WHAT YOU SHOULD DO:
Reproduce the text of all the records with "Resumen" swapped for "Sinopsis" and everything else unchanged, omitting the pictures.

Source data
§
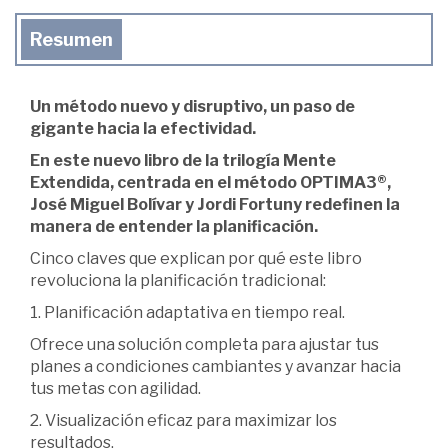
Resumen
Un método nuevo y disruptivo, un paso de
gigante hacia la efectividad.
En este nuevo libro de la trilogía Mente
Extendida, centrada en el método OPTIMA3®,
José Miguel Bolívar y Jordi Fortuny redefinen la
manera de entender la planificación.
Cinco claves que explican por qué este libro
revoluciona la planificación tradicional:
1. Planificación adaptativa en tiempo real.
Ofrece una solución completa para ajustar tus
planes a condiciones cambiantes y avanzar hacia
tus metas con agilidad.
2. Visualización eficaz para maximizar los
resultados.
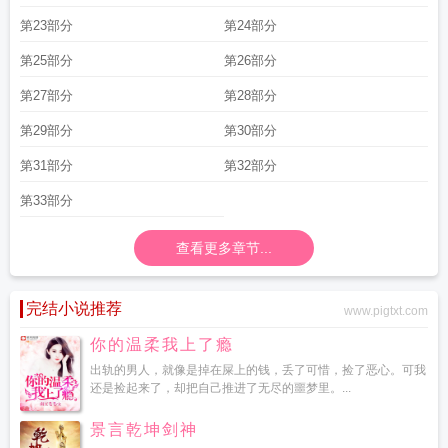
第23部分
第24部分
第25部分
第26部分
第27部分
第28部分
第29部分
第30部分
第31部分
第32部分
第33部分
查看更多章节...
完结小说推荐
www.pigtxt.com
你的温柔我上了瘾
出轨的男人，就像是掉在屎上的钱，丢了可惜，捡了恶心。可我
还是捡起来了，却把自己推进了无尽的噩梦里。...
景言乾坤剑神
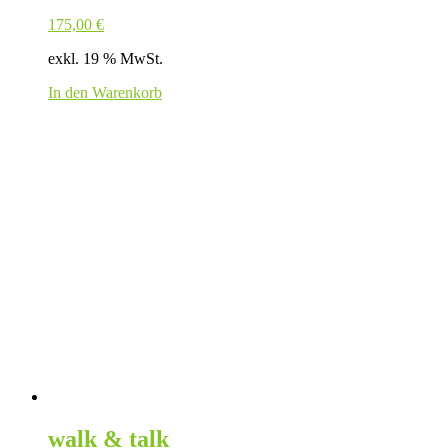
175,00
€
exkl. 19 % MwSt.
In den Warenkorb
walk & talk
§
OUTPUT FOR THIS EXERCISE:
Sinopsis
Un método nuevo y disruptivo, un paso de
gigante hacia la efectividad.
En este nuevo libro de la trilogía Mente
Extendida, centrada en el método OPTIMA3®,
José Miguel Bolívar y Jordi Fortuny redefinen la
manera de entender la planificación.
Cinco claves que explican por qué este libro
revoluciona la planificación tradicional:
1. Planificación adaptativa en tiempo real.
Ofrece una solución completa para ajustar tus
planes a condiciones cambiantes y avanzar hacia
tus metas con agilidad.
2. Visualización eficaz para maximizar los
resultados.
第23部分
第24部分
第25部分
第26部分
第27部分
第28部分
第29部分
第30部分
第31部分
第32部分
第33部分
查看更多章节...
完结小说推荐
www.pigtxt.com
你的温柔我上了瘾
出轨的男人，就像是掉在屎上的钱，丢了可惜，捡了恶心。可我
还是捡起来了，却把自己推进了无尽的噩梦里。...
景言乾坤剑神
175,00
€
exkl. 19 % MwSt.
In den Warenkorb
walk & talk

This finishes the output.